■ **Exercise**
Every line of the data below that holds the string "Worthing" needs to be reported.

Records from a dataset
——————

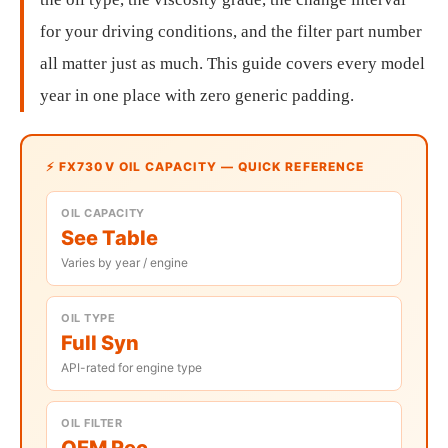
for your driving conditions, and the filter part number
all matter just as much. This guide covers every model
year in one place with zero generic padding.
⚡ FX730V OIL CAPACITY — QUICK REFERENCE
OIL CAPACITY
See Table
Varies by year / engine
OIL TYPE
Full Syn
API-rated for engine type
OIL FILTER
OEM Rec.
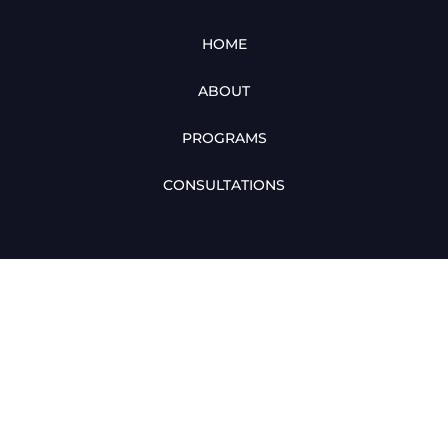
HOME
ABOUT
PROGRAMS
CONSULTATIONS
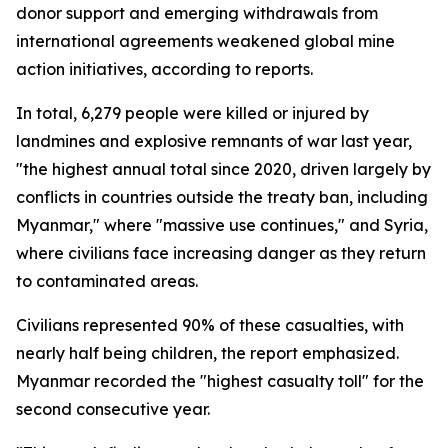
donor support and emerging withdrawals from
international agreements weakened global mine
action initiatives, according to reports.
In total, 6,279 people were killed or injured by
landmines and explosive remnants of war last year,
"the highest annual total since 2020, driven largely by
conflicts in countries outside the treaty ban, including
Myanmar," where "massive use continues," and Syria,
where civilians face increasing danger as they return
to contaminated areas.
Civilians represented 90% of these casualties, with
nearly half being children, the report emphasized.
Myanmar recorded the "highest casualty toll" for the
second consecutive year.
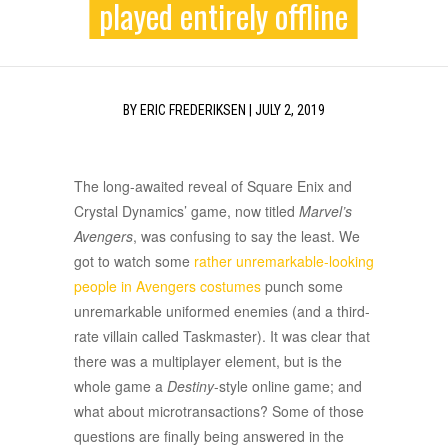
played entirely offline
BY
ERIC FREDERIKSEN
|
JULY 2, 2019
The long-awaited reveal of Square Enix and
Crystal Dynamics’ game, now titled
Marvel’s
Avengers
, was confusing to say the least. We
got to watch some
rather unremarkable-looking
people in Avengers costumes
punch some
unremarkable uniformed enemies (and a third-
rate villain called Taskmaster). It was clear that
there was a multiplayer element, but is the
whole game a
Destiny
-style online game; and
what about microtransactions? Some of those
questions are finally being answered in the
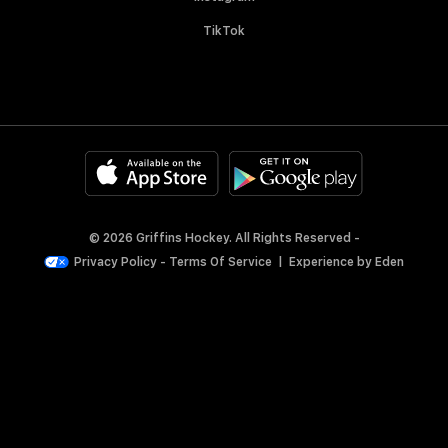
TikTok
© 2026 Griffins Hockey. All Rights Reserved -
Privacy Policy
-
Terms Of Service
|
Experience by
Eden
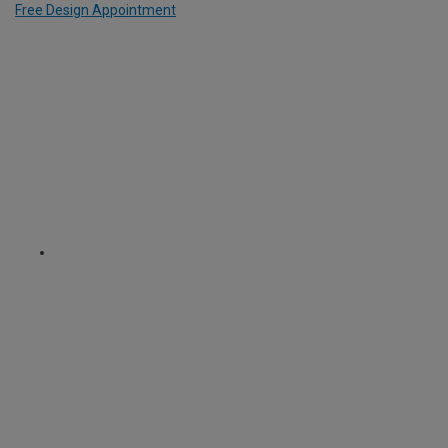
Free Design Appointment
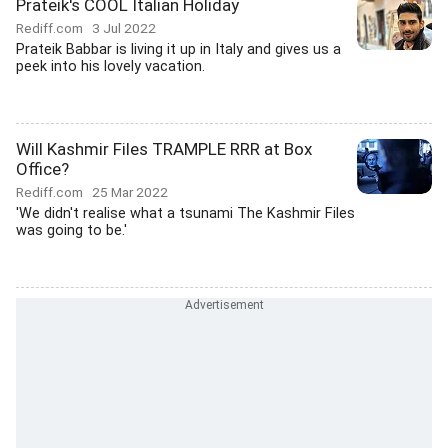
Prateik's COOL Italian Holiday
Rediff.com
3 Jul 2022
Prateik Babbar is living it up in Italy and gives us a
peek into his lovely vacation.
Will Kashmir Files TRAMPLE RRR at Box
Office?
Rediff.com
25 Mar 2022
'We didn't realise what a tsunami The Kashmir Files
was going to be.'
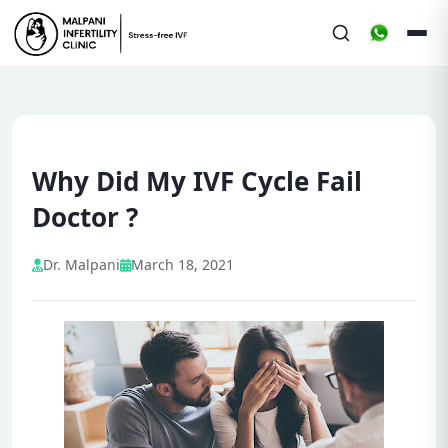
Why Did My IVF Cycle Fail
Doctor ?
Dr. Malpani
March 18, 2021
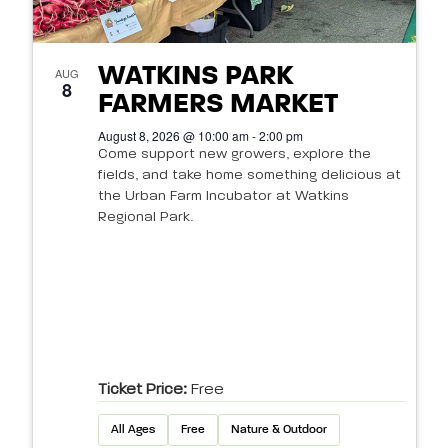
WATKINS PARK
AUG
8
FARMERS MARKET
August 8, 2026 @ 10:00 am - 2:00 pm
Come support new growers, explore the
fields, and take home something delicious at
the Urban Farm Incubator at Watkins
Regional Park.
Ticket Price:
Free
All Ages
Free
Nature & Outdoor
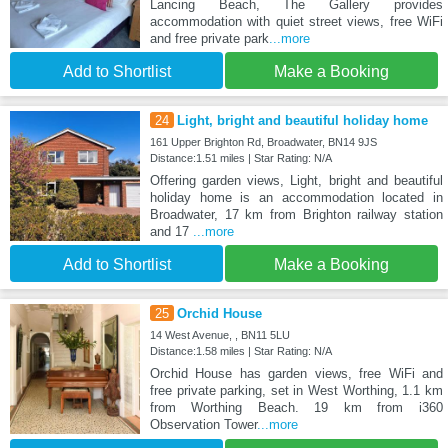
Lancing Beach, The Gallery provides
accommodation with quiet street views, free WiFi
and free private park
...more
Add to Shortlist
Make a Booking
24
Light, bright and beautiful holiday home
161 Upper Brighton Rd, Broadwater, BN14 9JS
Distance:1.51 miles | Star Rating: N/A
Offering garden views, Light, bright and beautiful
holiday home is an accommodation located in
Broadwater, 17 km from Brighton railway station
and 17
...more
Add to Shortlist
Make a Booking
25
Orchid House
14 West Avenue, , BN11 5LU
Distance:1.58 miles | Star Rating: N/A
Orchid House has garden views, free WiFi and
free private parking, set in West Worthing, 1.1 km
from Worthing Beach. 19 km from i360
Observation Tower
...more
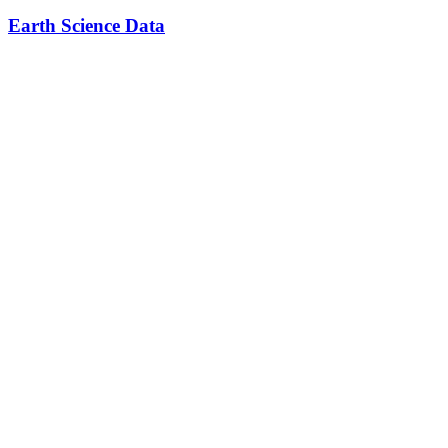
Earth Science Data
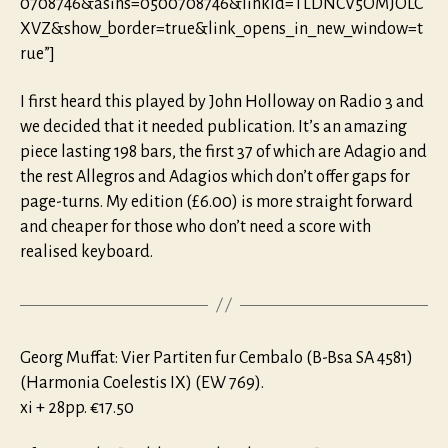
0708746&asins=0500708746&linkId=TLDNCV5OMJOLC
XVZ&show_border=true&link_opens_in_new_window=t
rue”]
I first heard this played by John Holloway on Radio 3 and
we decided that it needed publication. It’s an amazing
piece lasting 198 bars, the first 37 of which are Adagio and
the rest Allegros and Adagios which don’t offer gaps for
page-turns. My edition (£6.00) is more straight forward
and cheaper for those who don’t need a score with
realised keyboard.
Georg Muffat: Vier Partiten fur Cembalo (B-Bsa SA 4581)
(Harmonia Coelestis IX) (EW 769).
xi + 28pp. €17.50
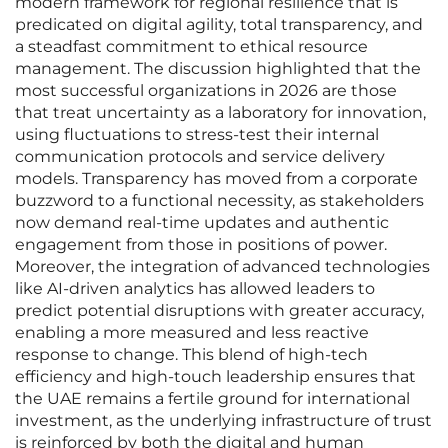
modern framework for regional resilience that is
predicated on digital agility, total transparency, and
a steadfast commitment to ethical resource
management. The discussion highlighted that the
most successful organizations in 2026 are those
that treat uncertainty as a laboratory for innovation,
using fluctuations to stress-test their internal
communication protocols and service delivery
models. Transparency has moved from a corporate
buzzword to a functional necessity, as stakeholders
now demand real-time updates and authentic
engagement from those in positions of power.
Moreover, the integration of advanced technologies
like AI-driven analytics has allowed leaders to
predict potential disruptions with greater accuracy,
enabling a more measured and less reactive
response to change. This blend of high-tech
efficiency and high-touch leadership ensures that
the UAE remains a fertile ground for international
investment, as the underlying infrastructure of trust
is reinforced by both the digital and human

——————

■ **Expected answer**
free private parking, set in West Worthing, 1.1 km
from Worthing Beach. 19 km from i360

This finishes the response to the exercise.